The scary part is that these aren't sci-fi scenarios. They're happening right now, and we're all trying to figure it out as we go. AI is creating brand new categories of risk that we’ve never had to price before.
The Real Danger? It's How These Risks Collide
Here’s what I think is the most crucial takeaway. It's a mistake to look at these risks in separate buckets. You can't put "financial shock" in one column and "AI" in another. The reality is that they are all tangled together.

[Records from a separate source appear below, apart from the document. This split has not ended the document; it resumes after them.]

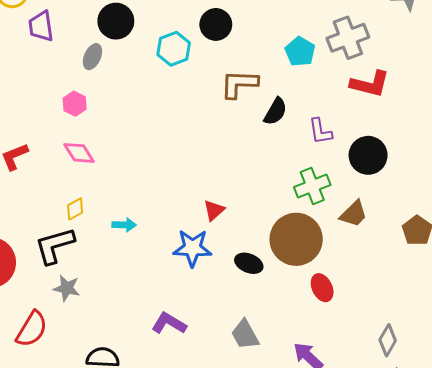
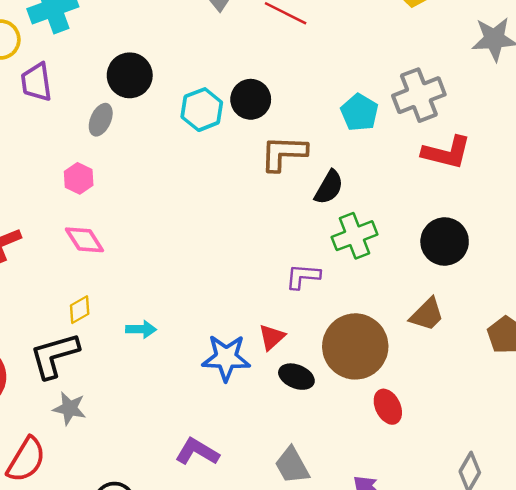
black circle: (216, 24) -> (251, 99), moved
purple L-shape: (320, 131) -> (303, 276), moved, turned 104
green cross: (312, 186) -> (355, 236), moved
red triangle: (214, 210) -> (272, 337), moved

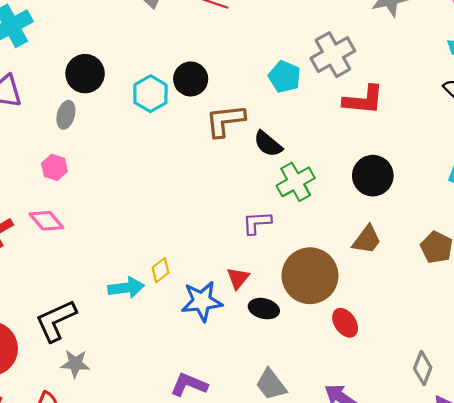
black semicircle: (329, 187) -> (268, 144), turned 108
pink diamond: (84, 240) -> (46, 221), moved
yellow diamond: (80, 310) -> (161, 270), moved
cyan arrow: (141, 329) -> (126, 288), size x1.4

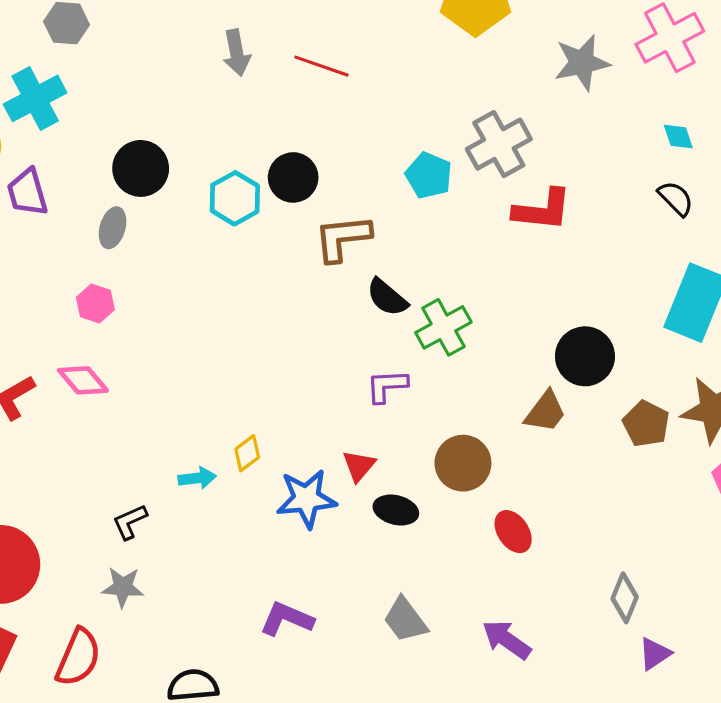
black semicircle: (268, 144) -> (387, 297), moved
black circle: (373, 176) -> (585, 356), moved
brown circle: (310, 276) -> (463, 463), size x0.7
cyan arrow: (126, 288) -> (197, 478), size x0.7
black L-shape: (56, 321) -> (130, 522), moved, size x0.6

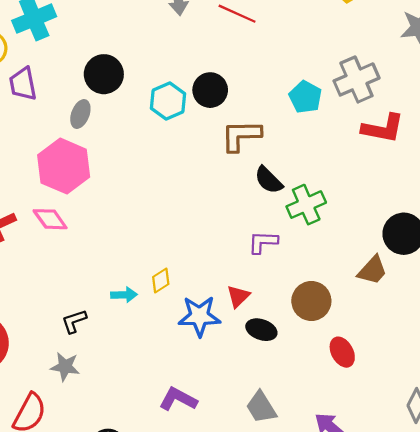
pink hexagon: (95, 303) -> (64, 166), size x2.0

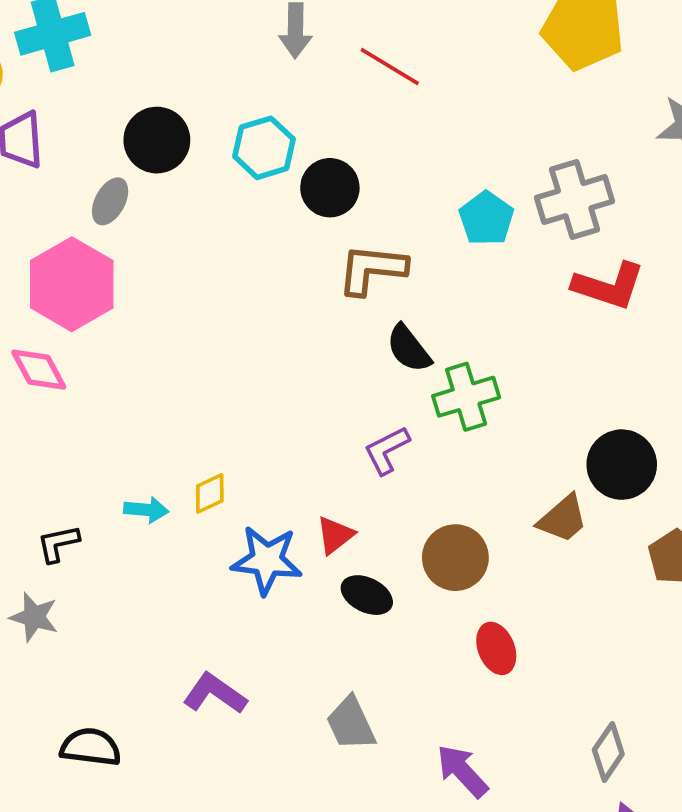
cyan hexagon: (168, 101) -> (264, 148), moved
purple L-shape: (263, 242) -> (387, 450), turned -36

Let me paint a picture for you.
A geopolitical event happens in one part of the world (Risk #1). This spooks the markets, and AI-powered trading algorithms react instantly, causing a flash crash (Risk #2). At the same time, AI-driven social media bots spread misinformation about the event, causing public panic and runs on banks (Risk #3).
See how quickly that escalates? One risk feeds the other, creating a domino effect that is faster and more chaotic than anything we've dealt with before. Technology acts as an accelerant, pouring gasoline on the fires of our more "traditional" risks.
This interconnectedness is what makes the current environment so challenging. We’re not just fighting one dragon; we're fighting a three-headed hydra, and all the heads are working together.
So, what do we do? Honestly, there's no easy answer. But it's clear the old playbook isn't going to cut it. We have to become more agile, more forward-thinking, and a lot more collaborative. We need to be sharing information and stress-testing these wild, interconnected scenarios.
Looking toward 2026, the message is clear: brace for volatility. The insurers who thrive will be the ones who don't just see these risks coming but who also understand how they connect, collide, and create a future that’s more uncertain than ever. It's a daunting task, for sure, but if there's one industry built to handle uncertainty, it's ours. We just have to be ready for a whole new level of it.